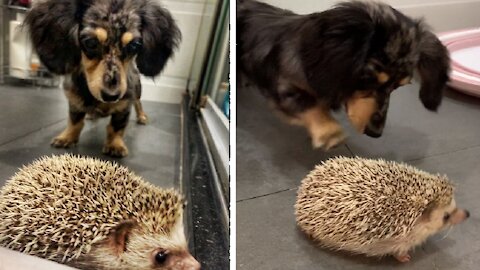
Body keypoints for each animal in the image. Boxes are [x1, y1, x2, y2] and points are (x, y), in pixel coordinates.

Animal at [23, 0, 180, 157]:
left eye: (134, 45)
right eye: (91, 42)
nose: (112, 96)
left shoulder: (124, 105)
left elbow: (117, 127)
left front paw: (115, 144)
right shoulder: (74, 100)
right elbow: (74, 121)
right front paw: (67, 137)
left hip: (137, 91)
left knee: (138, 103)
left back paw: (141, 116)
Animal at [238, 0, 452, 150]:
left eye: (398, 86)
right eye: (369, 78)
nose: (375, 133)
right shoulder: (283, 84)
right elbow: (307, 102)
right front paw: (328, 131)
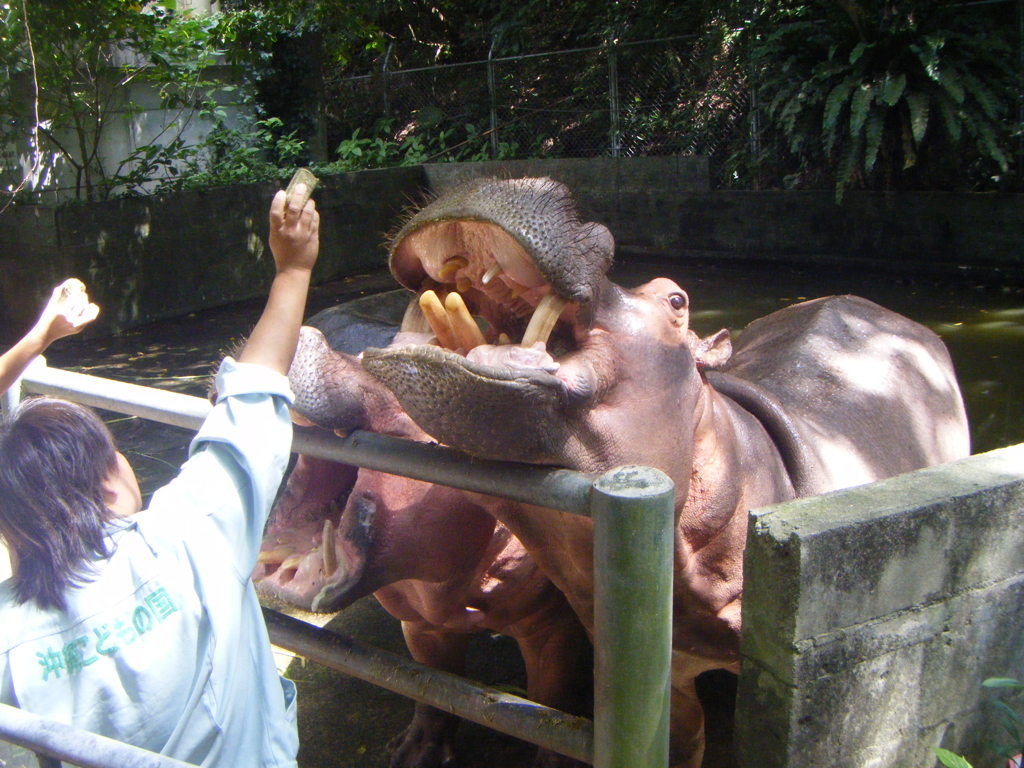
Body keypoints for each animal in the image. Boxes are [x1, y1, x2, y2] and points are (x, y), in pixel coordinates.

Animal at [253, 296, 593, 768]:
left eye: (401, 370)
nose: (322, 325)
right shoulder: (419, 619)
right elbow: (434, 684)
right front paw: (411, 754)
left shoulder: (552, 624)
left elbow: (549, 704)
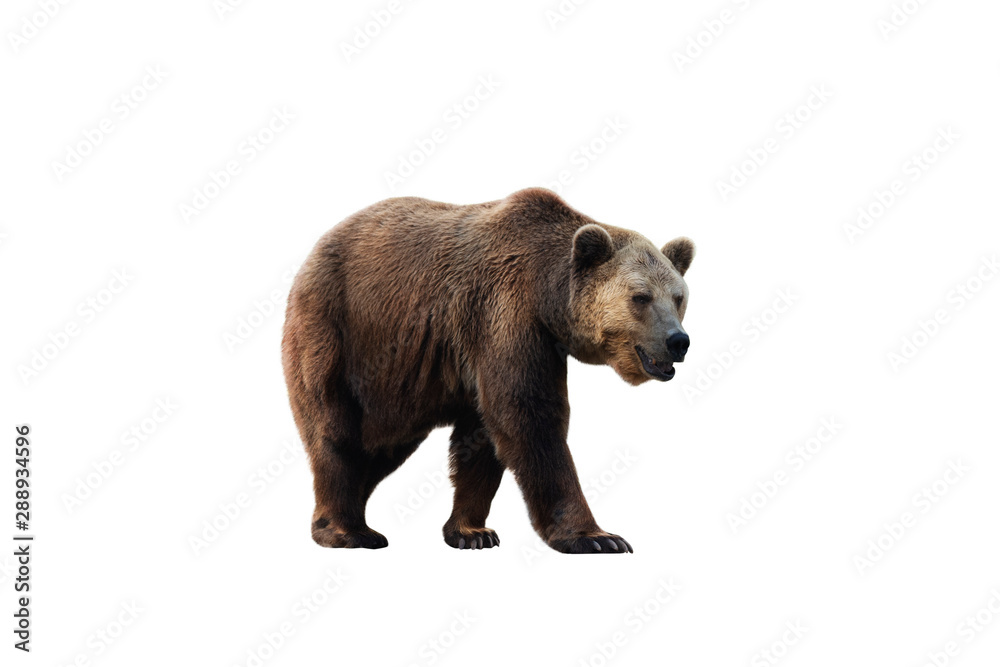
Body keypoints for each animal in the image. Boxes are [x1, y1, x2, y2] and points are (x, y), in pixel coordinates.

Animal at [281, 188, 694, 553]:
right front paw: (597, 537)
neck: (549, 297)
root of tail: (312, 254)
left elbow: (483, 437)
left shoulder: (488, 347)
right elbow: (530, 417)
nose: (678, 340)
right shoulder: (506, 313)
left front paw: (471, 532)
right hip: (338, 333)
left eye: (679, 297)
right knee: (336, 432)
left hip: (399, 385)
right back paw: (346, 531)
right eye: (640, 297)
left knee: (380, 447)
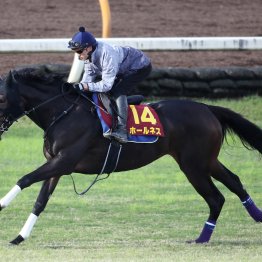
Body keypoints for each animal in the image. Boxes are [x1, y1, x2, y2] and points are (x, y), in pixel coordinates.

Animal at [0, 64, 260, 245]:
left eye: (2, 97)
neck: (64, 112)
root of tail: (207, 108)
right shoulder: (57, 165)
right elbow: (40, 201)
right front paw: (19, 237)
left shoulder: (64, 161)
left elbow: (25, 179)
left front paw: (1, 207)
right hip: (206, 160)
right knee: (234, 182)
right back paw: (256, 216)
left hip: (193, 166)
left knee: (216, 198)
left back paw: (202, 238)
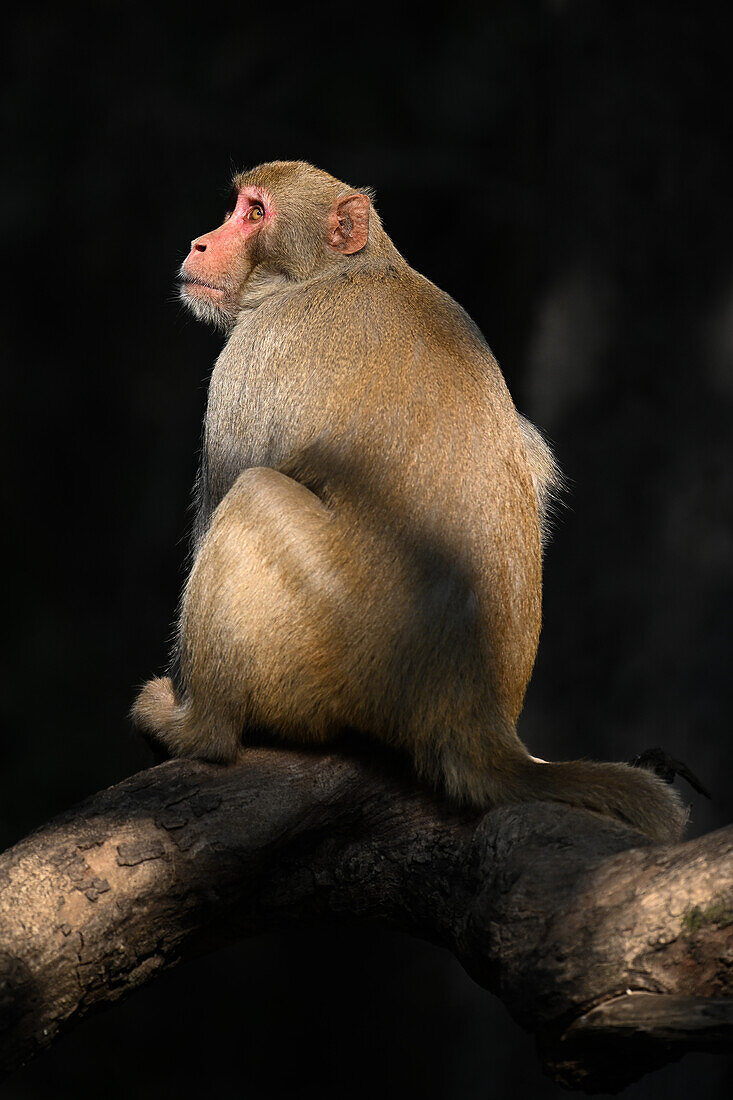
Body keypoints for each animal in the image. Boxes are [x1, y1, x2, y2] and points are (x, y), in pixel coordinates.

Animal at [132, 159, 686, 840]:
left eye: (256, 214)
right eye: (238, 206)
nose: (199, 244)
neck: (344, 269)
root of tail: (471, 710)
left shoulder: (252, 356)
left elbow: (222, 493)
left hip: (336, 656)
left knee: (253, 496)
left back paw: (201, 729)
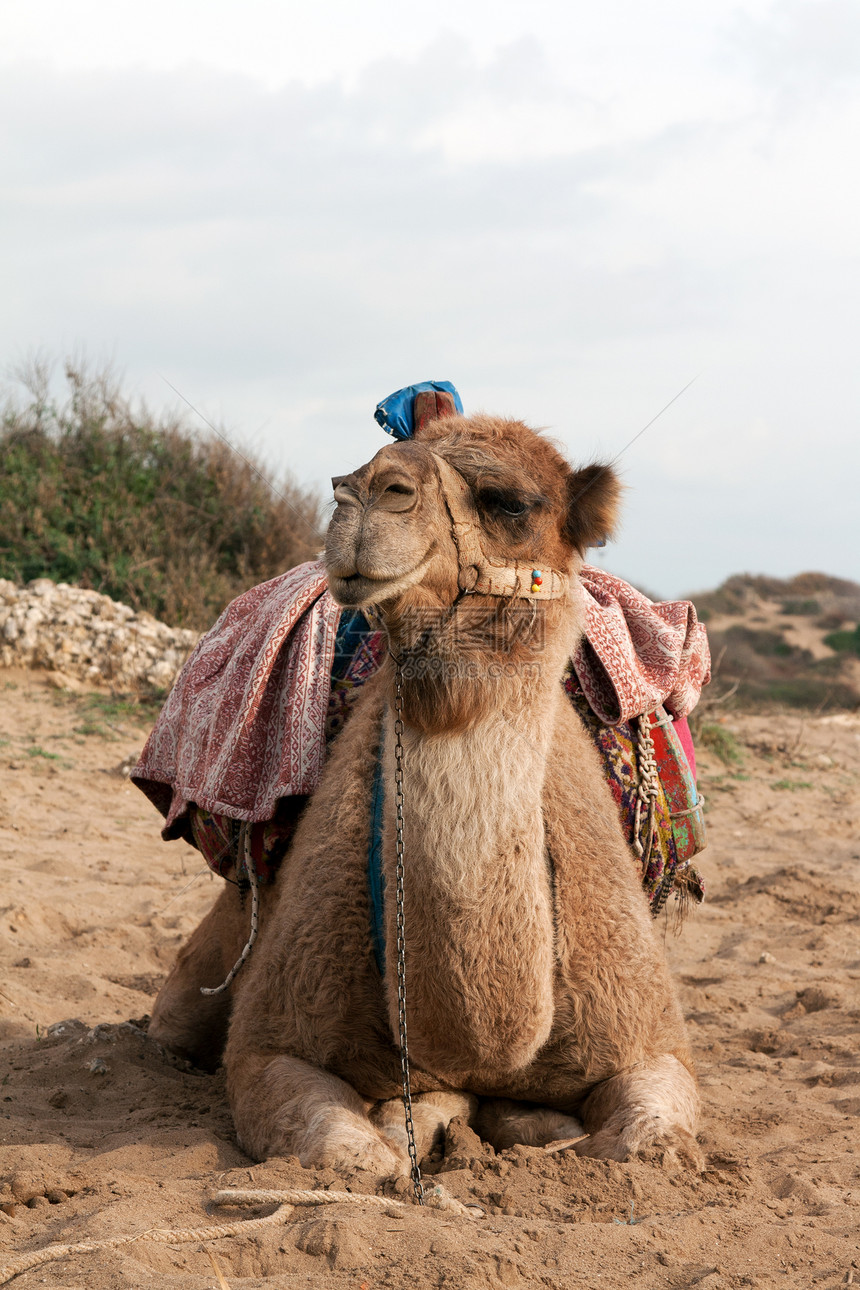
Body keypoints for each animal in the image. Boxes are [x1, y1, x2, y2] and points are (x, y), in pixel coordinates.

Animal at [148, 410, 701, 1181]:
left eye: (510, 502)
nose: (366, 490)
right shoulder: (269, 1042)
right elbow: (354, 1157)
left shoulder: (651, 1039)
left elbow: (643, 1145)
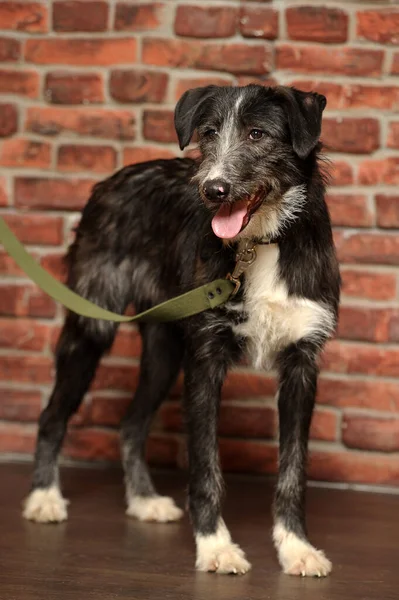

#### EXERCISE DESCRIPTION:
Please report every line of the records above that contains the word "root".

#### ANSWER FOR THE TASK:
root of tail: (312, 254)
root of tail: (207, 108)
root of tail: (471, 710)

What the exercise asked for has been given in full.